The PFS has retained an independent board of directors comprised of member-nominated directors, mostly Financial Planners, and CII directors.
All was proceeding ok until about 5 years ago when the CII carried out a major review and decided that the PFS should be much less autonomous and more closely aligned with the CII. One of the ways of bringing the two closer together was to ‘deregister’ the PFS, or in effect remove its separate business status. The review also suggested there was duplication of some management in having both a CII and PFS CEO so the PFS CEO, Keith Richards, had to go to help with this ‘streamlining.’
All of this made commercial sense to the CII directors, and to some external observers. After all who can argue with more efficiency and a clearer strategy and purpose? It seemed to be logical except the PFS board did not agree. Many on the PFS board hated the idea, in fact.
PFS directors, many of them heavy hitters in the industry, saw this dissolution of the PFS as a semi-independent body as a major step backwards and a loss of Financial Planner representation at national level. The PFS, and particularly its former CEO Keith Richards, were able to lobby for the PFS and Financial Planners at national level and had some success. That is harder to do when the PFS CEO role is removed, as it has been.
The CII, which has tried at least twice to deregister the PFS, is now trying again, and again the PFS board is resisting.
So what next?
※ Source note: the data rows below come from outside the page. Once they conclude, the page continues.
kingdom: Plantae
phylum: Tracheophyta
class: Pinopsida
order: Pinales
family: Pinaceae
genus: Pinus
Well a review, initiated by Sian Fisher, is under way and will report back next year. It’s too early to tell what the review will say but in the meantime there is a danger the PFS could split off from the CII.
Whatever happens next the CII and the PFS need to find some kind of common ground to avoid a painful divorce the majority of members may not want. Ultimately what is best for the Financial Planning profession and the insurance professions needs to come first and be firmly at the top of the agenda.
There must be a common ground that is best for both bodies to avoid a potentially damaging split. That may mean the CII board accepts a semi-autonomous PFS with a reinstated CEO and the PFS board accepts that change is needed on both sides so that both bodies can be stronger together.
The future for both bodies is far from clear. What is clear is that time is running out to sort out the problems.